(Available records)
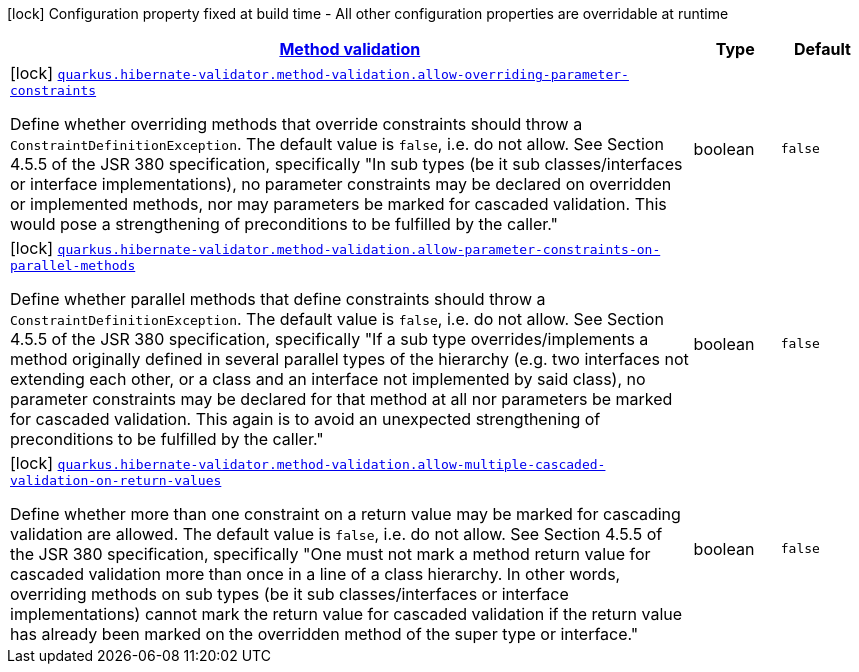 [.configuration-legend]
icon:lock[title=Fixed at build time] Configuration property fixed at build time - All other configuration properties are overridable at runtime
[.configuration-reference, cols="80,.^10,.^10"]
|===

h|[[quarkus-hibernate-validator-config-group-hibernate-validator-build-time-config-hibernate-validator-method-build-time-config_quarkus.hibernate-validator.method-validation-method-validation]]link:#quarkus-hibernate-validator-config-group-hibernate-validator-build-time-config-hibernate-validator-method-build-time-config_quarkus.hibernate-validator.method-validation-method-validation[Method validation]

h|Type
h|Default

a|icon:lock[title=Fixed at build time] [[quarkus-hibernate-validator-config-group-hibernate-validator-build-time-config-hibernate-validator-method-build-time-config_quarkus.hibernate-validator.method-validation.allow-overriding-parameter-constraints]]`link:#quarkus-hibernate-validator-config-group-hibernate-validator-build-time-config-hibernate-validator-method-build-time-config_quarkus.hibernate-validator.method-validation.allow-overriding-parameter-constraints[quarkus.hibernate-validator.method-validation.allow-overriding-parameter-constraints]`

[.description]
--
Define whether overriding methods that override constraints should throw a `ConstraintDefinitionException`. The default value is `false`, i.e. do not allow. 
 See Section 4.5.5 of the JSR 380 specification, specifically "In sub types (be it sub classes/interfaces or interface implementations), no parameter constraints may be declared on overridden or implemented methods, nor may parameters be marked for cascaded validation. This would pose a strengthening of preconditions to be fulfilled by the caller."
--|boolean 
|`false`


a|icon:lock[title=Fixed at build time] [[quarkus-hibernate-validator-config-group-hibernate-validator-build-time-config-hibernate-validator-method-build-time-config_quarkus.hibernate-validator.method-validation.allow-parameter-constraints-on-parallel-methods]]`link:#quarkus-hibernate-validator-config-group-hibernate-validator-build-time-config-hibernate-validator-method-build-time-config_quarkus.hibernate-validator.method-validation.allow-parameter-constraints-on-parallel-methods[quarkus.hibernate-validator.method-validation.allow-parameter-constraints-on-parallel-methods]`

[.description]
--
Define whether parallel methods that define constraints should throw a `ConstraintDefinitionException`. The default value is `false`, i.e. do not allow. 
 See Section 4.5.5 of the JSR 380 specification, specifically "If a sub type overrides/implements a method originally defined in several parallel types of the hierarchy (e.g. two interfaces not extending each other, or a class and an interface not implemented by said class), no parameter constraints may be declared for that method at all nor parameters be marked for cascaded validation. This again is to avoid an unexpected strengthening of preconditions to be fulfilled by the caller."
--|boolean 
|`false`


a|icon:lock[title=Fixed at build time] [[quarkus-hibernate-validator-config-group-hibernate-validator-build-time-config-hibernate-validator-method-build-time-config_quarkus.hibernate-validator.method-validation.allow-multiple-cascaded-validation-on-return-values]]`link:#quarkus-hibernate-validator-config-group-hibernate-validator-build-time-config-hibernate-validator-method-build-time-config_quarkus.hibernate-validator.method-validation.allow-multiple-cascaded-validation-on-return-values[quarkus.hibernate-validator.method-validation.allow-multiple-cascaded-validation-on-return-values]`

[.description]
--
Define whether more than one constraint on a return value may be marked for cascading validation are allowed. The default value is `false`, i.e. do not allow. 
 See Section 4.5.5 of the JSR 380 specification, specifically "One must not mark a method return value for cascaded validation more than once in a line of a class hierarchy. In other words, overriding methods on sub types (be it sub classes/interfaces or interface implementations) cannot mark the return value for cascaded validation if the return value has already been marked on the overridden method of the super type or interface."
--|boolean 
|`false`

|===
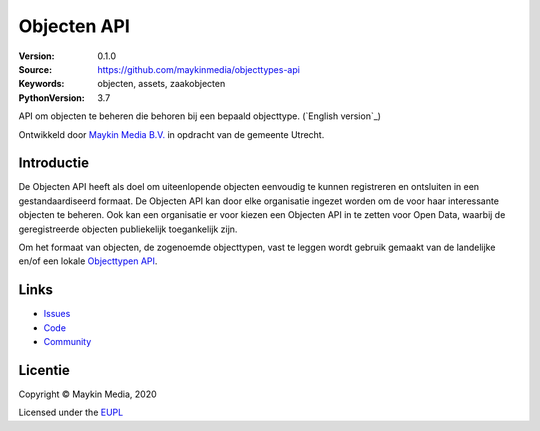 ============
Objecten API
============

:Version: 0.1.0
:Source: https://github.com/maykinmedia/objecttypes-api
:Keywords: objecten, assets, zaakobjecten
:PythonVersion: 3.7

|build-status| |docs| |coverage| |black| |docker|

API om objecten te beheren die behoren bij een bepaald objecttype. 
(`English version`_)

Ontwikkeld door `Maykin Media B.V.`_ in opdracht van de gemeente Utrecht.


Introductie
===========

De Objecten API heeft als doel om uiteenlopende objecten eenvoudig te kunnen
registreren en ontsluiten in een gestandaardiseerd formaat. De Objecten API kan
door elke organisatie ingezet worden om de voor haar interessante objecten te
beheren. Ook kan een organisatie er voor kiezen een Objecten API in te zetten 
voor Open Data, waarbij de geregistreerde objecten publiekelijk toegankelijk
zijn.

Om het formaat van objecten, de zogenoemde objecttypen, vast te leggen wordt 
gebruik gemaakt van de landelijke en/of een lokale `Objecttypen API`_.


Links
=====

* `Issues <https://github.com/maykinmedia/objects-api/issues>`_
* `Code <https://github.com/maykinmedia/objects-api>`_
* `Community <https://commonground.nl/groups/view/54477963/objecten-en-objecttypen-api>`_


Licentie
========

Copyright © Maykin Media, 2020

Licensed under the EUPL_


.. _`(English version)`: README.rst

.. _`Maykin Media B.V.`: https://www.maykinmedia.nl

.. _`Objecttypen API`: https://github.com/maykinmedia/objecttypes-api

.. _`EUPL`: LICENCE.md

.. |build-status| image:: https://travis-ci.org/maykinmedia/objects-api.svg?branch=master
    :alt: Build status
    :target: https://travis-ci.org/maykinmedia/objects-api

.. |docs| image:: https://readthedocs.org/projects/objects-and-objecttypes-api/badge/?version=latest
    :target: https://objects-and-objecttypes-api.readthedocs.io/en/latest/?badge=latest
    :alt: Documentation Status

.. |coverage| image:: https://codecov.io/github/maykinmedia/objects-api/branch/master/graphs/badge.svg?branch=master
    :alt: Coverage
    :target: https://codecov.io/gh/maykinmedia/objects-api

.. |black| image:: https://img.shields.io/badge/code%20style-black-000000.svg
    :target: https://github.com/psf/black

.. |docker| image:: https://images.microbadger.com/badges/image/maykinmedia/objects-api.svg
    :target: https://microbadger.com/images/maykinmedia/objects-api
(End Available records)
■ Task to complete ■
Leave the pictures out. Repeat every entry above exactly.

■ Response ■
 [.configuration-legend]
icon:lock[title=Fixed at build time] Configuration property fixed at build time - All other configuration properties are overridable at runtime
[.configuration-reference, cols="80,.^10,.^10"]
|===

h|[[quarkus-hibernate-validator-config-group-hibernate-validator-build-time-config-hibernate-validator-method-build-time-config_quarkus.hibernate-validator.method-validation-method-validation]]link:#quarkus-hibernate-validator-config-group-hibernate-validator-build-time-config-hibernate-validator-method-build-time-config_quarkus.hibernate-validator.method-validation-method-validation[Method validation]

h|Type
h|Default

a|icon:lock[title=Fixed at build time] [[quarkus-hibernate-validator-config-group-hibernate-validator-build-time-config-hibernate-validator-method-build-time-config_quarkus.hibernate-validator.method-validation.allow-overriding-parameter-constraints]]`link:#quarkus-hibernate-validator-config-group-hibernate-validator-build-time-config-hibernate-validator-method-build-time-config_quarkus.hibernate-validator.method-validation.allow-overriding-parameter-constraints[quarkus.hibernate-validator.method-validation.allow-overriding-parameter-constraints]`

[.description]
--
Define whether overriding methods that override constraints should throw a `ConstraintDefinitionException`. The default value is `false`, i.e. do not allow. 
 See Section 4.5.5 of the JSR 380 specification, specifically "In sub types (be it sub classes/interfaces or interface implementations), no parameter constraints may be declared on overridden or implemented methods, nor may parameters be marked for cascaded validation. This would pose a strengthening of preconditions to be fulfilled by the caller."
--|boolean 
|`false`


a|icon:lock[title=Fixed at build time] [[quarkus-hibernate-validator-config-group-hibernate-validator-build-time-config-hibernate-validator-method-build-time-config_quarkus.hibernate-validator.method-validation.allow-parameter-constraints-on-parallel-methods]]`link:#quarkus-hibernate-validator-config-group-hibernate-validator-build-time-config-hibernate-validator-method-build-time-config_quarkus.hibernate-validator.method-validation.allow-parameter-constraints-on-parallel-methods[quarkus.hibernate-validator.method-validation.allow-parameter-constraints-on-parallel-methods]`

[.description]
--
Define whether parallel methods that define constraints should throw a `ConstraintDefinitionException`. The default value is `false`, i.e. do not allow. 
 See Section 4.5.5 of the JSR 380 specification, specifically "If a sub type overrides/implements a method originally defined in several parallel types of the hierarchy (e.g. two interfaces not extending each other, or a class and an interface not implemented by said class), no parameter constraints may be declared for that method at all nor parameters be marked for cascaded validation. This again is to avoid an unexpected strengthening of preconditions to be fulfilled by the caller."
--|boolean 
|`false`


a|icon:lock[title=Fixed at build time] [[quarkus-hibernate-validator-config-group-hibernate-validator-build-time-config-hibernate-validator-method-build-time-config_quarkus.hibernate-validator.method-validation.allow-multiple-cascaded-validation-on-return-values]]`link:#quarkus-hibernate-validator-config-group-hibernate-validator-build-time-config-hibernate-validator-method-build-time-config_quarkus.hibernate-validator.method-validation.allow-multiple-cascaded-validation-on-return-values[quarkus.hibernate-validator.method-validation.allow-multiple-cascaded-validation-on-return-values]`

[.description]
--
Define whether more than one constraint on a return value may be marked for cascading validation are allowed. The default value is `false`, i.e. do not allow. 
 See Section 4.5.5 of the JSR 380 specification, specifically "One must not mark a method return value for cascaded validation more than once in a line of a class hierarchy. In other words, overriding methods on sub types (be it sub classes/interfaces or interface implementations) cannot mark the return value for cascaded validation if the return value has already been marked on the overridden method of the super type or interface."
--|boolean 
|`false`

|===
 ============
Objecten API
============

:Version: 0.1.0
:Source: https://github.com/maykinmedia/objecttypes-api
:Keywords: objecten, assets, zaakobjecten
:PythonVersion: 3.7

|build-status| |docs| |coverage| |black| |docker|

API om objecten te beheren die behoren bij een bepaald objecttype. 
(`English version`_)

Ontwikkeld door `Maykin Media B.V.`_ in opdracht van de gemeente Utrecht.


Introductie
===========

De Objecten API heeft als doel om uiteenlopende objecten eenvoudig te kunnen
registreren en ontsluiten in een gestandaardiseerd formaat. De Objecten API kan
door elke organisatie ingezet worden om de voor haar interessante objecten te
beheren. Ook kan een organisatie er voor kiezen een Objecten API in te zetten 
voor Open Data, waarbij de geregistreerde objecten publiekelijk toegankelijk
zijn.

Om het formaat van objecten, de zogenoemde objecttypen, vast te leggen wordt 
gebruik gemaakt van de landelijke en/of een lokale `Objecttypen API`_.


Links
=====

* `Issues <https://github.com/maykinmedia/objects-api/issues>`_
* `Code <https://github.com/maykinmedia/objects-api>`_
* `Community <https://commonground.nl/groups/view/54477963/objecten-en-objecttypen-api>`_


Licentie
========

Copyright © Maykin Media, 2020

Licensed under the EUPL_


.. _`(English version)`: README.rst

.. _`Maykin Media B.V.`: https://www.maykinmedia.nl

.. _`Objecttypen API`: https://github.com/maykinmedia/objecttypes-api

.. _`EUPL`: LICENCE.md

.. |build-status| image:: https://travis-ci.org/maykinmedia/objects-api.svg?branch=master
    :alt: Build status
    :target: https://travis-ci.org/maykinmedia/objects-api

.. |docs| image:: https://readthedocs.org/projects/objects-and-objecttypes-api/badge/?version=latest
    :target: https://objects-and-objecttypes-api.readthedocs.io/en/latest/?badge=latest
    :alt: Documentation Status

.. |coverage| image:: https://codecov.io/github/maykinmedia/objects-api/branch/master/graphs/badge.svg?branch=master
    :alt: Coverage
    :target: https://codecov.io/gh/maykinmedia/objects-api

.. |black| image:: https://img.shields.io/badge/code%20style-black-000000.svg
    :target: https://github.com/psf/black

.. |docker| image:: https://images.microbadger.com/badges/image/maykinmedia/objects-api.svg
    :target: https://microbadger.com/images/maykinmedia/objects-api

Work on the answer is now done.